The children were encouraged to recite their lessons for us, and we were impressed that they were receiving an education in the English language, which would give them a significant edge in life. Remember, these children are not only from impoverished families but also from castes and classes of society that generally find it hard to break through in the world. After the children shared their abilities in the open courtyard, we went into the classroom to engage them with some of our singing. We had a few school teachers among our pilgrims, who introduced them to several American children's learning songs. To conclude, we all did the Hokey Pokey together, which is always a big hit, no matter which children's group we engage in in India.
Although we spent roughly an hour and a half at this location, much transpired, including sharing the food we had brought for the children, interacting with the teacher and staff, and being in this pristine environment far from bustling civilization.
After our time with the children, our pilgrimage group proceeded from the daycare center to an old temple in a remote area. There, we conducted a special puja, an ancient ritual to Shiva that goes back thousands of years. It took a while to assemble all of the ingredients. Then, we chanted mantras inside the temple hall while the preparations involving the priests, Asha, and our staff were underway.
During the actual ritual, Russill chanted the powerful Rudram Prasna from the Yajur Veda. At the same time, a team of priests conducted the ceremony of pouring milk upon the revered Shiva lingam along with many other criteria particular to the Shaiva Agama tradition. Each of us in the group participated actively in this ancient ritual. These experiences remove layers of old karmic deposits within us and are one of the reasons we feel spiritually lighter when we return from pilgrimage.
Rituals like this are calibrated to be timed a certain way. And, of course, we prepare for such pujas that involve procuring many ingredients. The result is a discernible effect on the soul, which cannot be described.

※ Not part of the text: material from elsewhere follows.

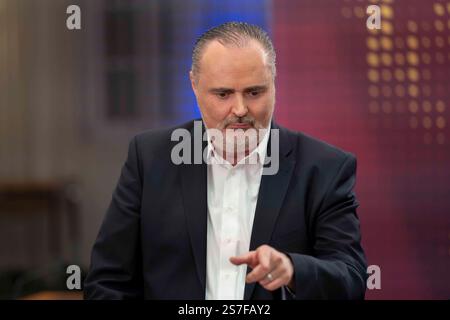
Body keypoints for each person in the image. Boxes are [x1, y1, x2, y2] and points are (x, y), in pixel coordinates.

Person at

After the ritual, we walked with deep devotion around the temple, visiting the saints of the Shaiva tradition and various other shrines. A poignant silence punctuated our solemn procession, for we were far from cars, buses, and the sounds of stores and markets. We were the only ones in this old temple, far from the beaten path, in an ancient dwelling place of Shiva, known only to the indigenous population. This was just the first half of our day.
And we also know how to have wholesome fun. Oh yes! Laughter and light-heartedness are very much part of the package, along with celebrations, birthdays included :)
Children in India spark an immense delight in us and are so open when meeting folks different from them. Witnessing these encounters first-hand is remarkable, for the tiny Indian children starkly contrast the average Westerner's height and build. Yet, there a profound and palpable connection transpires.